Well, when you do look at Bisping, the first thing you notice is his right eye. The lids are narrow, the whites are dark, the pupil seems inert. It was permanently damaged in a 2013 defeat to the Brazilian Vitor Belfort. His retina detached after he took a roundhouse kick to the face. “Listen, I can sit here and try and dress it up all I want,” he says. “But at the end of the day we are fighting. It is a vicious sport, I’m not going to pretend it isn’t.”
Bisping has since had five rounds of surgery to fix it, and will have more once he has finally quit. He says he will “have a couple of defences and then I’ll probably call it a day”. He is a happy man now. “I want to be the best I can possibly be, I want to provide for my family, and I want to get the respect I deserve as a fighter.” He feels he has finally achieved all three.

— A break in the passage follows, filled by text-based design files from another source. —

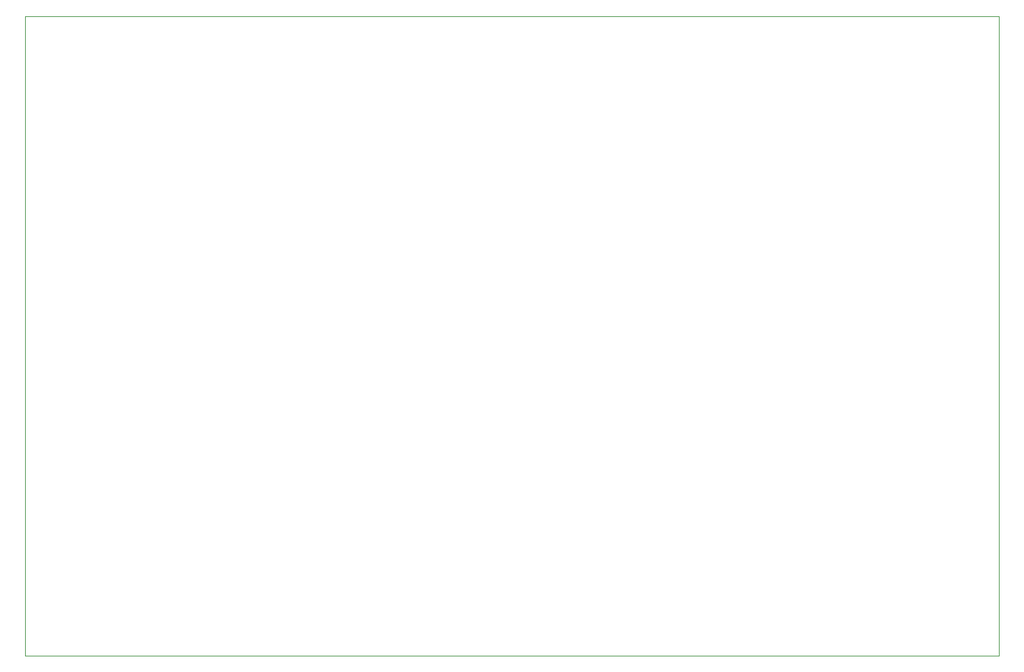
<source format=gbr>
%TF.GenerationSoftware,KiCad,Pcbnew,(5.99.0-9519-ga70106a3bd)*%
%TF.CreationDate,2021-04-02T22:42:04-07:00*%
%TF.ProjectId,UsbSound,55736253-6f75-46e6-942e-6b696361645f,rev?*%
%TF.SameCoordinates,Original*%
%TF.FileFunction,Profile,NP*%
%FSLAX46Y46*%
G04 Gerber Fmt 4.6, Leading zero omitted, Abs format (unit mm)*
G04 Created by KiCad (PCBNEW (5.99.0-9519-ga70106a3bd)) date 2021-04-02 22:42:04*
%MOMM*%
%LPD*%
G01*
G04 APERTURE LIST*
%TA.AperFunction,Profile*%
%ADD10C,0.100000*%
%TD*%
G04 APERTURE END LIST*
D10*
X197866000Y-41452800D02*
X76225400Y-41452800D01*
X76225400Y-41452800D02*
X76225400Y-121259600D01*
X76225400Y-121259600D02*
X197866000Y-121259600D01*
X197866000Y-121259600D02*
X197866000Y-41452800D01*
M02*

</source>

He looks again at the belt by his side. “It’s not the belt. The belt is great and it looks very impressive – but it is what it symbolises: a lifetime’s hard work, a lifetime’s sacrifice, a lifetime’s dedication. Literally blood, sweat and tears. It makes it almost worth it.” I ask him what’s driven him to go on so long. He stops, thinks, says: “I’m trying to put it as eloquently as I can. Some people are born for a certain thing. And for me, unfortunately, I wish it was something a bit more artistic or whatever, but I was a born fighter. That’s what kept me coming back. It makes me feel alive. And I just know, there is nothing I do better in this world than fight.”